Outre ses projets personnels, il travaille à la production d'un album de facture blues d'un artiste de Los Angeles, Rocco De Luca.

Également surpris d'être lauréat de ce prix du gouverneur général, le réalisateur québécois Jean-Pierre Lefebvre a parlé d'un «bon réconfort» de recevoir un tel honneur après presque 50 ans de cinéma. Il a dit y voir surtout la reconnaissance du contenu de ces films sur un Québec en mal d'identité.

Il a rappelé en entrevue le contexte particulier dans lequel il a fait ses débuts dans les années 1960, et qui a teinté toute sa démarche cinématographique.

«Ma génération et celle des (Pierre) Perrault, (Gilles) Groulx et cie qui avait précédé ont été très influencées par le néoréalisme italien, que les bons prêtres catholiques avaient amené dans les ciné-clubs des collèges pour faire contrepoids au supposé matérialisme du cinéma américain», a-t-il d'abord évoqué.

«Je me suis retrouvé à 13 ans, complètement soufflé, devant 'Umberto D.' et 'Le Voleur de bicyclette' de Vittorio De Sica. Je n'avais jamais vu de films ainsi, tout simples et qui parlaient de réalités sociales avec souvent des non acteurs.»

La poussée de réalisateurs francophones à l'Office national du film (ONF) l'amènera aussi à vouloir témoigner de sa société québécoise.

«Nos professeurs étaient formés en France. On se moquait de la poésie de Félix Leclerc. On était protégé contre notre culture. À travers des films de l'ONF, j'ai perçu que ma société était vivante et intéressante, et qu'il valait peut-être la peine de m'y intégrer et de la faire découvrir.»

Jean-Pierre Lefebvre a scénarisé et dirigé près de 30 productions, dont «Il ne faut pas mourir pour ça», «Le vieux pays où Rimbaud est mort» et «Les fleurs sauvages», prix de la critique internationale à Cannes en 1982.

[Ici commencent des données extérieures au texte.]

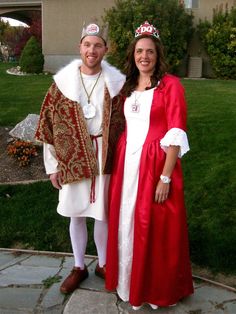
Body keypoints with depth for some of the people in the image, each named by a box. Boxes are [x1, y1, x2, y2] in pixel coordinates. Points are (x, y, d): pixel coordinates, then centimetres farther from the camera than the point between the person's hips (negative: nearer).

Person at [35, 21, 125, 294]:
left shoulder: (116, 82, -3)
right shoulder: (63, 81, -3)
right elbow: (49, 123, 0)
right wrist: (52, 164, -1)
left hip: (104, 157, 0)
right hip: (72, 158, 1)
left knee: (103, 214, 10)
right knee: (76, 214, 12)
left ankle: (102, 264, 32)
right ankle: (79, 267, 32)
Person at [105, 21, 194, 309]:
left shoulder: (170, 85, -7)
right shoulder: (128, 87, 12)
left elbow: (175, 135, -12)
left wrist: (165, 177, -17)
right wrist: (119, 164, 9)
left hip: (155, 164, -6)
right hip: (127, 163, 6)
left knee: (155, 228, 5)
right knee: (126, 222, 14)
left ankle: (157, 288, 29)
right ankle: (129, 281, 36)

Il a dit déplorer que l'on finance un cinéma «de plus en plus en standard», ajoutant qu'il y a «encore des cinéastes et des cinémas à travers le Canada et le Québec qui veulent toujours être les témoins de leur milieu et de leur culture».

L'acteur canadien Eric Peterson, le violoniste Andrew Dawes et la danseuse Menaka Thakkar sont aussi au nombre des lauréats de ces prix du gouverneur général pour les arts du spectacle.

Divers lauréats seront honorés à Ottawa entre le 30 mai et le 1er juin.